Commission Must Secure Soft Landing for All Eu Member States

IFA Dairy Chairman Kevin Kiersey criticised the EU Commission’s draft “soft landing” report to the EU Council and Parliament for misreading the situation on the phasing out of milk quotas, and for their suggestion that compensated production reductions could be used to deal with market crises. This is in fundamental contradiction with the phasing out of the milk quota regime, and not a credible solution to market slump.

Mr Kiersey said it was simply incorrect to suggest that nothing further needs to be done to smooth the transition to quota abolition before 2015. Some member states, including Ireland, the Netherlands, Denmark and Germany, were or would be experiencing milk quota price inflation, and farmers in those countries stood to suffer excessive superlevy fines.

Mr Kiersey urged Minister for Agriculture Brendan Smith and Ireland’s MEPs to look for greater flexibility in quota management to allow for a level of sustainable expansion before 2015. This could be done by allowing the minority of member states with moderate levels of over-quota production to offset this against unused milk quota in other member states.

“The majority of EU member states produce far less milk than their quota would allow them, and for them milk quotas are already irrelevant and valueless. In these countries, clearly, the so-called “soft landing” is already well under way,” Mr Kiersey explained.

“However, in some of the major dairy countries, including the Netherlands, Denmark and Ireland, quotas are getting dearer, and will constitute both a severe restriction and a rising cost for progressive farmers, instead of the zero cost targeted by the “soft landing” promoted by the Commission,” Mr Kiersey explained.
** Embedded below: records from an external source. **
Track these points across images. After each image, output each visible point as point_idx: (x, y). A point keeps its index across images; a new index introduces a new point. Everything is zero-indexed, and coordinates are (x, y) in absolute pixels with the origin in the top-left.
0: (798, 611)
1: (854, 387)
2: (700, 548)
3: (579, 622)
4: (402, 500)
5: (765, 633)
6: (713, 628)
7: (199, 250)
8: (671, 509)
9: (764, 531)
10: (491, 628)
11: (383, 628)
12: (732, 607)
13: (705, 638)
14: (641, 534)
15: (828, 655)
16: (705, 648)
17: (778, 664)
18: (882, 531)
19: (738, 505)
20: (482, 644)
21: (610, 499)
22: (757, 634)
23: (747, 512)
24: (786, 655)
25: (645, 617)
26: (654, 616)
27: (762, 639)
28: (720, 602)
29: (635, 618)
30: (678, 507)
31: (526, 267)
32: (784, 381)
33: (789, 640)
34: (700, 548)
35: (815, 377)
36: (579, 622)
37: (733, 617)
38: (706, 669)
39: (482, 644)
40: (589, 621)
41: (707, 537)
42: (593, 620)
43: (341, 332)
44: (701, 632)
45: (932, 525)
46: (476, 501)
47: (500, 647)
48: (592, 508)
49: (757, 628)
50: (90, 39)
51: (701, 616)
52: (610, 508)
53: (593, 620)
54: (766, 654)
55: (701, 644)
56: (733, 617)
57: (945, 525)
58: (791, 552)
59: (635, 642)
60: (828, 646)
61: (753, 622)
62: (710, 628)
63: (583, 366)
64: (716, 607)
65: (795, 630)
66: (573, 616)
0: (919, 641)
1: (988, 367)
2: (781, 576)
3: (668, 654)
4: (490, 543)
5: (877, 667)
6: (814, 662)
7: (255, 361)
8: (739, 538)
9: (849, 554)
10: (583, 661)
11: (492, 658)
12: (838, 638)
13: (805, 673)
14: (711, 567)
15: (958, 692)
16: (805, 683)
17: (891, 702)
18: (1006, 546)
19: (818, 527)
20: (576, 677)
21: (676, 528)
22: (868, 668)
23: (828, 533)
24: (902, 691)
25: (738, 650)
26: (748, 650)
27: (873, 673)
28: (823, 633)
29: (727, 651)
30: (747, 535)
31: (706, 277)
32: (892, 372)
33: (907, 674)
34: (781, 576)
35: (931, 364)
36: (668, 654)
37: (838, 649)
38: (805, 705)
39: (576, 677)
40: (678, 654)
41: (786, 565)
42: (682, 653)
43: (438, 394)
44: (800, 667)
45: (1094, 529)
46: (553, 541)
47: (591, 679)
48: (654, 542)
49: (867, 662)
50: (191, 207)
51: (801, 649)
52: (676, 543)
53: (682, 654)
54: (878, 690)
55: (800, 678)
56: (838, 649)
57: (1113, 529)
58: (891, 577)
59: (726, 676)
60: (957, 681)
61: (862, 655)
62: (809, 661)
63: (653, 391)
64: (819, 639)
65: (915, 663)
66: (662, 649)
“Minister for Agriculture Brendan Smith and the Irish members of the European Parliament must look for greater flexibility from the EU Commission to allow for sustainable and efficient expansion by the progressive farmers who wish to invest in their farms without exposure to crippling superlevy. This could be done, without increasing the overall EU milk production, which the Commission clearly states is dwindling, if some of the EU’s unused milk quota were offset against moderate levels of above-quota production in other member states,” he said.
“Finally, I am puzzled by the proposal to provide for compensated voluntary reductions of supplies by farmers. It lacks any credibility as an emergency measure to deal with market slumps, and is fundamentally contradictory with the Commission’s decision to phase out milk quotas,” he concluded.